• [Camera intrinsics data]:

((

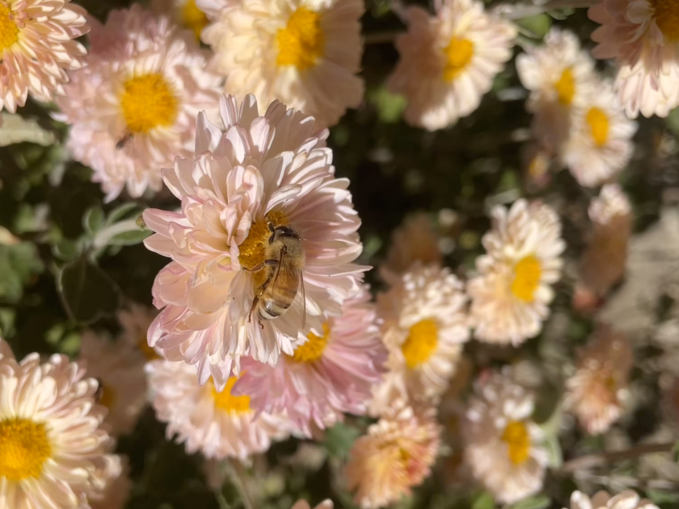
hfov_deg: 52.2
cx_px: 267
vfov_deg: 40.5
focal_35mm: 35
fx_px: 687
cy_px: 303
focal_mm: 4.2
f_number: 1.6
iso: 32
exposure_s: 1/6494
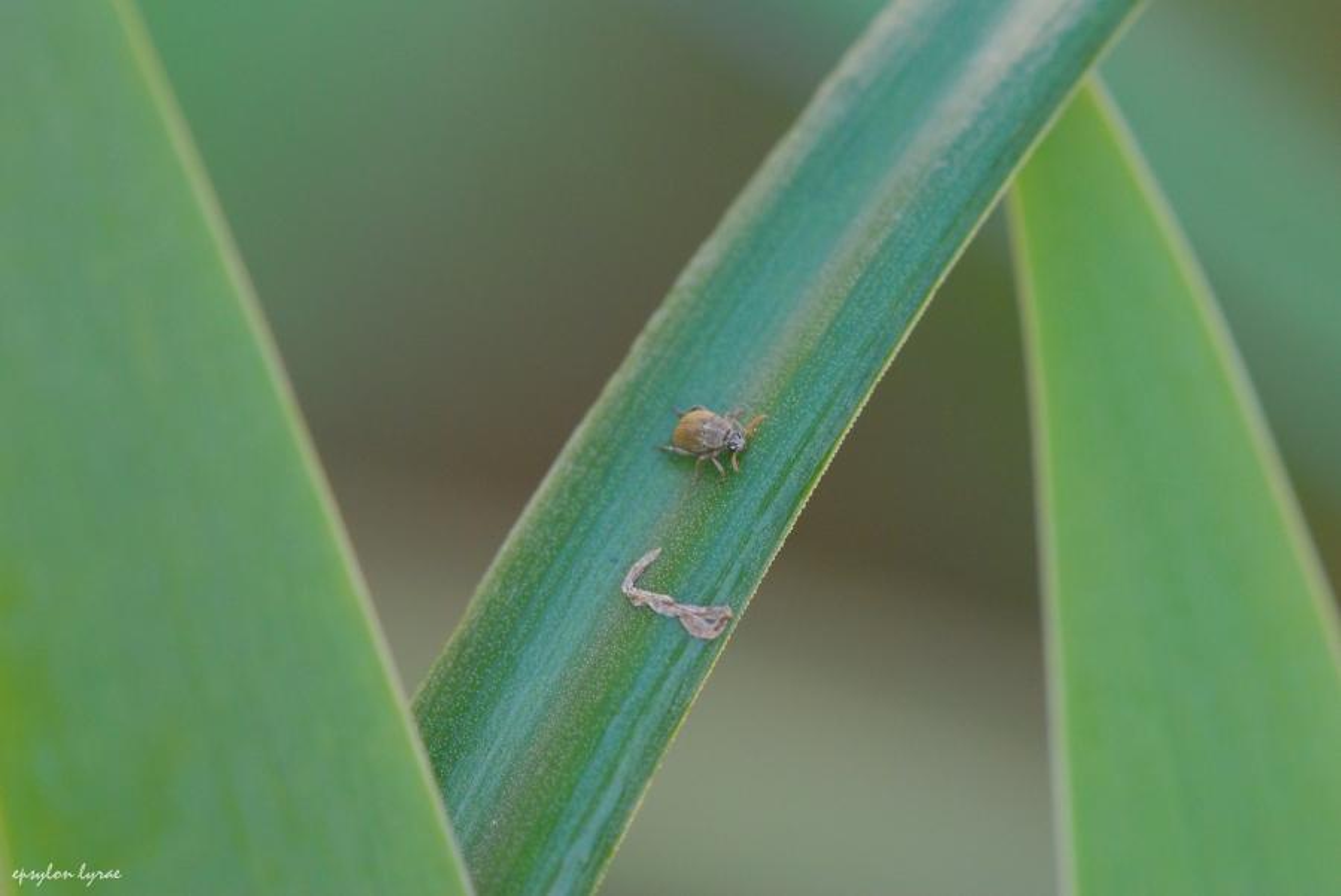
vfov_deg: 5.1
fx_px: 10067
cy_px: 448
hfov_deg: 7.6
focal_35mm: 270
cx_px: 670
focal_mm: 180
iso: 800
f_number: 10
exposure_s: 1/60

))

• [Work order]:
Word for word, retype the lines from the one with "vfov_deg: 40.5" through the final line of the data, both included. No pictures belong in the copy.

• [Solution for this task]:
vfov_deg: 40.5
focal_35mm: 35
fx_px: 687
cy_px: 303
focal_mm: 4.2
f_number: 1.6
iso: 32
exposure_s: 1/6494
vfov_deg: 5.1
fx_px: 10067
cy_px: 448
hfov_deg: 7.6
focal_35mm: 270
cx_px: 670
focal_mm: 180
iso: 800
f_number: 10
exposure_s: 1/60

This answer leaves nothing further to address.